On April 15, 1947, Jackie Robinson became the first African-American to reach the major leagues in modern history. Major League Baseball retired Robinson’s No. 42 in 1997, and outside of New York Yankees relief pitcher Mariano Rivera, the only time No. 42 is worn in MLB is on April 15—Jackie Robinson Day—when all major leaguers wear the number.
(Do you know whose idea it was to honor Robinson in this way? The answer comes later.)
As we at TeamNames.net tip our caps to Robinson and what he did for sports and society as a whole, here are 10 lesser-known facts about No. 42.
No. 2: One of Robinson’s older brothers, Matthew “Mack” Robinson, won a silver medal in the 200 meters in the 1936 Olympics held in Berlin. Jesse Owens won the gold. Owens set an Olympic record with his time of 20.7 seconds. Mack Robinson ran the race in 21.1 seconds.
No. 3: Jackie Robinson became the first student at UCLA to letter in four sports: football, basketball, baseball and track. He was an All-American in football, led the Pacific Coast Conference in scoring twice in basketball, and was the 1940 NCAA champion in the broad jump. However, he batted just .097 in his one season as a Bruins baseball player.
No. 4: While Robinson is in UCLA Hall of Fame and the Bruins’ baseball stadium is named for him, he did not receive a college degree from the school. Financial problems forced him to quit school before graduating.
No. 5: Robinson played semi-pro football for the Honolulu Bears. After playing in the Bears’ first exhibition game in Pearl Harbor, Robinson left Honolulu on Dec. 5, 1941. Two days later, Pearl Harbor was attacked.
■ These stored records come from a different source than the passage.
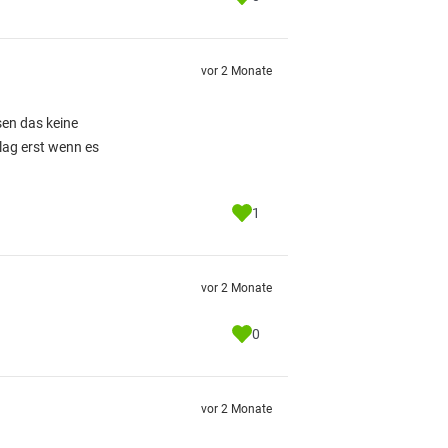
vor 2 Monate
sen das keine
lag erst wenn es
1
vor 2 Monate
0
vor 2 Monate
No. 6: Robinson served in the U.S. Army from 1942 to 1944, reaching the rank of second lieutenant.
No. 7: Robinson’s first MLB at-bat on April 15, 1947 resulted in a ground out against Johnny Sain of the Boston Braves. He went 0-for-3 on the day with a run scored.
No. 9: Robinson’s forte was not hitting home runs. It was stealing bases. In his career, he stole 197 bases, including swiping home 19 times—an MLB record for players debuting after 1920. The first time he did it was on June 24, 1947. Perhaps his most famous—and most controversial—theft of home plate came in Game 1 of the 1955 World Series against Whitey Ford, Yogi Berra and the New York Yankees.
No. 10: Robinson won the inaugural MLB Rookie of the Year award in 1947. In 1949, each league began giving out its own Rookie of the Year award. In 1987, both leagues renamed the honor the Jackie Robinson Award.
(Whose idea was it to honor Jackie Robinson by having all players wear No. 42 on April 15? Ken Griffey, Jr’s.)